Penelitian terbaru meragukan kepercayaan luas bahwa ras anjing desainer seperti Labradoodles, Cavapoos, dan Cockapoo pada dasarnya berperilaku lebih baik daripada nenek moyang ras murni mereka. Sebuah studi komprehensif yang dipublikasikan di PLOS One mengungkapkan bahwa ras persilangan populer ini sering kali menunjukkan perilaku yang lebih bermasalah dibandingkan ras asal mereka. Hal ini menantang pasar yang sedang booming – diperkirakan bernilai lebih dari $1 miliar per tahun hanya untuk “doodles” – yang dibangun berdasarkan asumsi temperamen dan kemampuan melatih yang unggul.
Metodologi Studi
Para peneliti dari Royal Veterinary College mensurvei lebih dari 9.402 pemilik di Inggris, dengan fokus pada Cavapoo (Cavalier King Charles Spaniel x Poodle), Cockapoo (Cocker Spaniel x Poodle), dan Labradoodles (Labrador Retriever x Poodle). Tim tersebut menggunakan Canine Behavioral Assessment and Research Questionnaire (C-BARQ), sebuah alat yang sudah mapan untuk mengevaluasi perilaku anjing, yang mencakup ciri-ciri seperti agresi, kecemasan akan perpisahan, dan kemampuan untuk dilatih.

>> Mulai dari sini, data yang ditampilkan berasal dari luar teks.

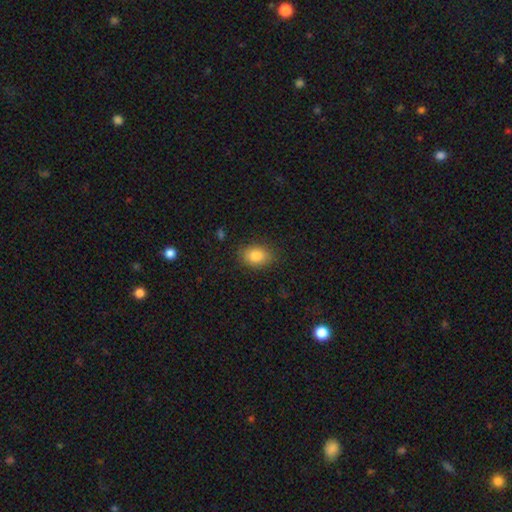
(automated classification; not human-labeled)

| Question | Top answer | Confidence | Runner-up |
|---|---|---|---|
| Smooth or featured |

Temuan Penting: Persilangan Sering Gagal
Data mengungkapkan bahwa dalam lebih dari 44% perbandingan perilaku, ras persilangan menunjukkan lebih banyak sifat-sifat yang tidak diinginkan dibandingkan ras induknya. Hal ini termasuk tingkat kelebihan energi yang lebih tinggi, peningkatan kecemasan akan perpisahan, dan kecenderungan bermasalah lainnya. Sekitar 46% perbandingan menunjukkan tidak ada perbedaan yang signifikan, sementara kurang dari 10% menunjukkan perbaikan dalam perilaku.
Kakatua: Ras Paling Bermasalah
Dari tiga ras yang diteliti, Cockapoo secara konsisten mendapat skor lebih buruk daripada ras induknya dalam 16 dari 24 perilaku yang dinilai. Khususnya, mereka menunjukkan tingkat kemarahan dan kegembiraan yang lebih tinggi yang diarahkan oleh pemilik. Cavapoos mengikuti dengan cermat, berkinerja lebih buruk di 11 dari 24 area. Labradoodle tampaknya memiliki kinerja terbaik, dengan hanya lima bidang perilaku yang kinerjanya buruk, namun enam bidang perilaku yang sebenarnya memiliki peringkat lebih baik, khususnya dalam agresi terhadap hewan peliharaan lainnya.
Mengapa Ini Penting
Temuan ini menggarisbawahi pentingnya ekspektasi realistis ketika memilih ras anjing. Permintaan akan anjing desainer telah meroket, dipicu oleh kesalahpahaman bahwa mereka secara otomatis lebih mudah dilatih atau kurang rentan terhadap masalah perilaku. Studi ini menunjukkan bahwa percampuran genetik tidak menjamin perbaikan perilaku, dan calon pemilik harus menyadari bahwa ras ini dapat mewarisi sifat-sifat terburuk dari kedua induknya.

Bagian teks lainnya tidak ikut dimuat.